= INSTRUCTIONS TO FOLLOW =
Output the lines below exactly, please, from the first line until the line with "ring dip: (182, 41)", counting both.

[THE RECORDS — start]

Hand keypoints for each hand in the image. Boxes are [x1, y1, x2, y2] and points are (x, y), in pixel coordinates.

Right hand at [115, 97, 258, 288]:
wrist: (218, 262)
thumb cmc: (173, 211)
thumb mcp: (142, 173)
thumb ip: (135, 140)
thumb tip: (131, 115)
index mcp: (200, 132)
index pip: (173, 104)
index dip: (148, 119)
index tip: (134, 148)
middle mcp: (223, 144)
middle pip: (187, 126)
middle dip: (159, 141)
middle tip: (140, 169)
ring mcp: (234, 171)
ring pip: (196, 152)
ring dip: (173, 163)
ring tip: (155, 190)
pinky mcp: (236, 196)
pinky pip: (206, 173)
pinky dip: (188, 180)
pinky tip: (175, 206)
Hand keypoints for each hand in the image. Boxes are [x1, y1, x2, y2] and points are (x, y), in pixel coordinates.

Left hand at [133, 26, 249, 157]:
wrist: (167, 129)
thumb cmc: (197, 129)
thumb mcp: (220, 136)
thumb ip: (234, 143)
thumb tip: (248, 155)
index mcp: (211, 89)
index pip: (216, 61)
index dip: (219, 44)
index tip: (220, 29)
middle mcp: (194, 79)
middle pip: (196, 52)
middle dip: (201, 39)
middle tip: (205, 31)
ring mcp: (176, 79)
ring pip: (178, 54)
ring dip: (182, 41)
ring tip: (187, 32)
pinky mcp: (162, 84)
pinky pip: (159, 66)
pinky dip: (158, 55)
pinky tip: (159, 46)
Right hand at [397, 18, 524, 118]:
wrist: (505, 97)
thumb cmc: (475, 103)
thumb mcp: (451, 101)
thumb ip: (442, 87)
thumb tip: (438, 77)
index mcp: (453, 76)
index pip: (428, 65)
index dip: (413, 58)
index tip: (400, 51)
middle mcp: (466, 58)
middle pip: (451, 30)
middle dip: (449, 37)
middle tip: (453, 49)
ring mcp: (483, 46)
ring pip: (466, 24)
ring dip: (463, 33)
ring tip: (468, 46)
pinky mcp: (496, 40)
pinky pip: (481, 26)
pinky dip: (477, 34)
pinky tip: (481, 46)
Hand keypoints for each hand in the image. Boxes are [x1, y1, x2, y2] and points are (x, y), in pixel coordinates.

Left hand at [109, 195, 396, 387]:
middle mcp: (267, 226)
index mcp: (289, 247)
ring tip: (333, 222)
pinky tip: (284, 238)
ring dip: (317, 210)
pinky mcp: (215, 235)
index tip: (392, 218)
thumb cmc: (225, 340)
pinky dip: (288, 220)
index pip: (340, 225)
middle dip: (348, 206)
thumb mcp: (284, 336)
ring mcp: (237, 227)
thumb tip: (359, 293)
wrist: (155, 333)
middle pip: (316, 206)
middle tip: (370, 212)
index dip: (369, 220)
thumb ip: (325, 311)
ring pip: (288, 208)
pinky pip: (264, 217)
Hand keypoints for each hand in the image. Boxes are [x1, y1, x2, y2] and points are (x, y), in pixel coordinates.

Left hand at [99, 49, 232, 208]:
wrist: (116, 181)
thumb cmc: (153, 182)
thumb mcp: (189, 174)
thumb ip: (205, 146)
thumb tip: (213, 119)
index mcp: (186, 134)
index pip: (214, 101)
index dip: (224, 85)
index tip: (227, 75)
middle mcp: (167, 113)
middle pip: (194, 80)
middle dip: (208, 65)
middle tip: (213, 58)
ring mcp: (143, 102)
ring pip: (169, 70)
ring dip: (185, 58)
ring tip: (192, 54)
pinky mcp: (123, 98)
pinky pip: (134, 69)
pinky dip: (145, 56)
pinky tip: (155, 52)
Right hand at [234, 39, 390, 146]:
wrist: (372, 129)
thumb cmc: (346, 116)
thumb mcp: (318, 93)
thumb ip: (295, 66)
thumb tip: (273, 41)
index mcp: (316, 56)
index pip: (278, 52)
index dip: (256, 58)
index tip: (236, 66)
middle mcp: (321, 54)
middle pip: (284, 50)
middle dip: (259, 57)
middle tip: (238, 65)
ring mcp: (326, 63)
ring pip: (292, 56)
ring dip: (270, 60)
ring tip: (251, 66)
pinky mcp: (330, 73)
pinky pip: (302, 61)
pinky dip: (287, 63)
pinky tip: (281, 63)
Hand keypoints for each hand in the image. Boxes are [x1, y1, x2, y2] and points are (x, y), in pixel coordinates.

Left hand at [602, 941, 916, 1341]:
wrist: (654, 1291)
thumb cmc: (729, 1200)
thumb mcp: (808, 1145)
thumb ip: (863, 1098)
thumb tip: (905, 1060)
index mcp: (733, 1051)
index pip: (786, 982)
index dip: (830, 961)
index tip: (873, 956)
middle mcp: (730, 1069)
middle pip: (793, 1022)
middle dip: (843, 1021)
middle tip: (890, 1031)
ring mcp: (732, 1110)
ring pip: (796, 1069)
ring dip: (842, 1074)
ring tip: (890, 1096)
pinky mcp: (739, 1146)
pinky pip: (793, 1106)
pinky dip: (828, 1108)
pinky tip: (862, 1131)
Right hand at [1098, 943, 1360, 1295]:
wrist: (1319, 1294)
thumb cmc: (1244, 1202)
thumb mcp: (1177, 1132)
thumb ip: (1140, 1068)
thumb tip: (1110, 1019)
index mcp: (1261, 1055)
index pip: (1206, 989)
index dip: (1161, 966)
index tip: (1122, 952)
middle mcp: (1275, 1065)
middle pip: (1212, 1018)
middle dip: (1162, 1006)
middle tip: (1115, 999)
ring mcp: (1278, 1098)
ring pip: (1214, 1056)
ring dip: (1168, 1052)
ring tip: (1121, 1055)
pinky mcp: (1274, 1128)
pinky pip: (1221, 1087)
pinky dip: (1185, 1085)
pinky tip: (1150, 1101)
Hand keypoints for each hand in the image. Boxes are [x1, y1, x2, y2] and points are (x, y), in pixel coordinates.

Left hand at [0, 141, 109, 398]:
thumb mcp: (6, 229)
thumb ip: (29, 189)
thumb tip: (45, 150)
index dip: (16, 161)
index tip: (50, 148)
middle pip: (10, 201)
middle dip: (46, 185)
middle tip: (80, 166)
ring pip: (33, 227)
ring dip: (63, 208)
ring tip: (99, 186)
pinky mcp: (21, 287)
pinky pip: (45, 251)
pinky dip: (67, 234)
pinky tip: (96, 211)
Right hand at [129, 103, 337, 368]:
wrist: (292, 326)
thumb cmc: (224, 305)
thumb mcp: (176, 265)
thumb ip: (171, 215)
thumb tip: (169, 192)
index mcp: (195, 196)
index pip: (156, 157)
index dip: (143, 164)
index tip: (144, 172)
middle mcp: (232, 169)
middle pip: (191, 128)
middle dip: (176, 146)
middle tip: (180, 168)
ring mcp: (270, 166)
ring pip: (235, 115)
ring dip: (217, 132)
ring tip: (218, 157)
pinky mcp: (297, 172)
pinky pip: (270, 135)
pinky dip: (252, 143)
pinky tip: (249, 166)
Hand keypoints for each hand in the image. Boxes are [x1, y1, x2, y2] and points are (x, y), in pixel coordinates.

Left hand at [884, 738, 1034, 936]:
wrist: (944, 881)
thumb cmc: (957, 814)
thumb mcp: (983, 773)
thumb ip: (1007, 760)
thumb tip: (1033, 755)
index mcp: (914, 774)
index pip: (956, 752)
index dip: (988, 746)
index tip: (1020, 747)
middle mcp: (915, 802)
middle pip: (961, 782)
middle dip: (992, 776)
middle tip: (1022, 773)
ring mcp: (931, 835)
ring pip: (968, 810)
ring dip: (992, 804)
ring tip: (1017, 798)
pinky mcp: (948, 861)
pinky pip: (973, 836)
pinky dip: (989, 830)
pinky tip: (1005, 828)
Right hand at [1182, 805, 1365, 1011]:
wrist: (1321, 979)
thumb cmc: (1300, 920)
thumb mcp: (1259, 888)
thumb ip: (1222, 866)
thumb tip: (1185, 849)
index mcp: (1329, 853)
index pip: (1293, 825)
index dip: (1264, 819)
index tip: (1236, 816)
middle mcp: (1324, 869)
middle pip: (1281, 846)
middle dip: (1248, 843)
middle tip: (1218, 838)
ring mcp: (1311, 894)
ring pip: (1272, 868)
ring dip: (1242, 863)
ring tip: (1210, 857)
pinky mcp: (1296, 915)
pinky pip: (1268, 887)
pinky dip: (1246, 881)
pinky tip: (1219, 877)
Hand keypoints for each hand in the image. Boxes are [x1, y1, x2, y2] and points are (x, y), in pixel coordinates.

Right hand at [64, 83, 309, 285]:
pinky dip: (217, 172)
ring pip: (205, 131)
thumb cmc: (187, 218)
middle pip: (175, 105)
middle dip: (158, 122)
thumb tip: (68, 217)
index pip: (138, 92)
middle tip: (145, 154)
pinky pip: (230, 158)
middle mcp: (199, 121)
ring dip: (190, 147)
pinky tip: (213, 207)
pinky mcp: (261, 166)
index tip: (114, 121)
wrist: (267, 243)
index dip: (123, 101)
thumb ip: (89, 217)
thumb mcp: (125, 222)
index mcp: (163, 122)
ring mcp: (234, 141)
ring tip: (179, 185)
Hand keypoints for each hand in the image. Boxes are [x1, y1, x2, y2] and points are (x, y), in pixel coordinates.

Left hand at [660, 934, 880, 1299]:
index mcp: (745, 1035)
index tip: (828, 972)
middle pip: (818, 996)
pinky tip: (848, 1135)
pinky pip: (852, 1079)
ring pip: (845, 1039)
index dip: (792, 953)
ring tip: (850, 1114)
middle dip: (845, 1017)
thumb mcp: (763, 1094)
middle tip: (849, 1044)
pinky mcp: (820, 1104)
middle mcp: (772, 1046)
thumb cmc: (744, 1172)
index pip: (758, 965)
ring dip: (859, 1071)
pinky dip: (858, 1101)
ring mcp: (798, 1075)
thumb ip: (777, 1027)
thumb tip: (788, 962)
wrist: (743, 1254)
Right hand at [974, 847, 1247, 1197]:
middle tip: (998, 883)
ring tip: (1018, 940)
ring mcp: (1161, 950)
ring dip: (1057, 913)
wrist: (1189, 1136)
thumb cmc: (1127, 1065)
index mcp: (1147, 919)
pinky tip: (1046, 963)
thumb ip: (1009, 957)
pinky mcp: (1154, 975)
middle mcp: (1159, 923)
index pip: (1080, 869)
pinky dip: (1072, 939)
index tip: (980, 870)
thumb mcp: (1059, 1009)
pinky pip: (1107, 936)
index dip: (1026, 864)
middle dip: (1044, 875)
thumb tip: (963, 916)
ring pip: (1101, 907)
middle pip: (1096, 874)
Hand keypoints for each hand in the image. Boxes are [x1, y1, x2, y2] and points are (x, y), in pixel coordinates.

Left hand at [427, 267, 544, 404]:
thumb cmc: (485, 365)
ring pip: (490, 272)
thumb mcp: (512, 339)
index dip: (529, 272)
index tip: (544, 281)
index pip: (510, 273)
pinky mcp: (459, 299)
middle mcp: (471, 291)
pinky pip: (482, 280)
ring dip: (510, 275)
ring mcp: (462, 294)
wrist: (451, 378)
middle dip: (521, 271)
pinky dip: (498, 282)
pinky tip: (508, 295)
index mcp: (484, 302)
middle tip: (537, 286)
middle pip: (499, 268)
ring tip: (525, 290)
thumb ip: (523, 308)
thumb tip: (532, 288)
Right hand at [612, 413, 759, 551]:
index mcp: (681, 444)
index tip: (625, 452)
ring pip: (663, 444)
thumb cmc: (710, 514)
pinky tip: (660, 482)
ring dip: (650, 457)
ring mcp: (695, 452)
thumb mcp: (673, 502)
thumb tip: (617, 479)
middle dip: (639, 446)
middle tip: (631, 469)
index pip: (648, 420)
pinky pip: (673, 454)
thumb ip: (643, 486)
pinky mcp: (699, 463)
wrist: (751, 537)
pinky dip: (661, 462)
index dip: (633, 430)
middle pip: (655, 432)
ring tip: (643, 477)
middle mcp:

[THE RECORDS — finish]

= EXPECTED ANSWER =
Hand keypoints for each hand in the image. Boxes are [x1, y1, x2, y2] and points are (x, y), in pixel coordinates.

Right hand at [115, 97, 258, 288]:
wrist: (218, 262)
thumb cmc: (173, 211)
thumb mcp: (142, 173)
thumb ip: (135, 140)
thumb tip: (131, 115)
index mcp: (200, 132)
index pip: (173, 104)
index dip: (148, 119)
index tip: (134, 148)
middle mcp: (223, 144)
middle pip: (187, 126)
middle dip: (159, 141)
middle tip: (140, 169)
ring mcp: (234, 171)
ring pip: (196, 152)
ring dip: (173, 163)
ring tip: (155, 190)
pinky mcp: (236, 196)
pinky pip: (206, 173)
pinky dip: (188, 180)
pinky tip: (175, 206)
Hand keypoints for each hand in the image. Boxes are [x1, y1, x2, y2] and points are (x, y), in pixel coordinates.

Left hand at [133, 26, 249, 157]:
wrist: (167, 129)
thumb cmc: (197, 129)
thumb mcp: (220, 136)
thumb ip: (234, 143)
thumb tip: (248, 155)
index mcp: (211, 89)
index pip: (216, 61)
index dip: (219, 44)
index tip: (220, 29)
middle mcp: (194, 79)
middle pip: (196, 52)
middle dip: (201, 39)
middle tip: (205, 31)
ring mcp: (176, 79)
ring pip: (178, 54)
ring dip: (182, 41)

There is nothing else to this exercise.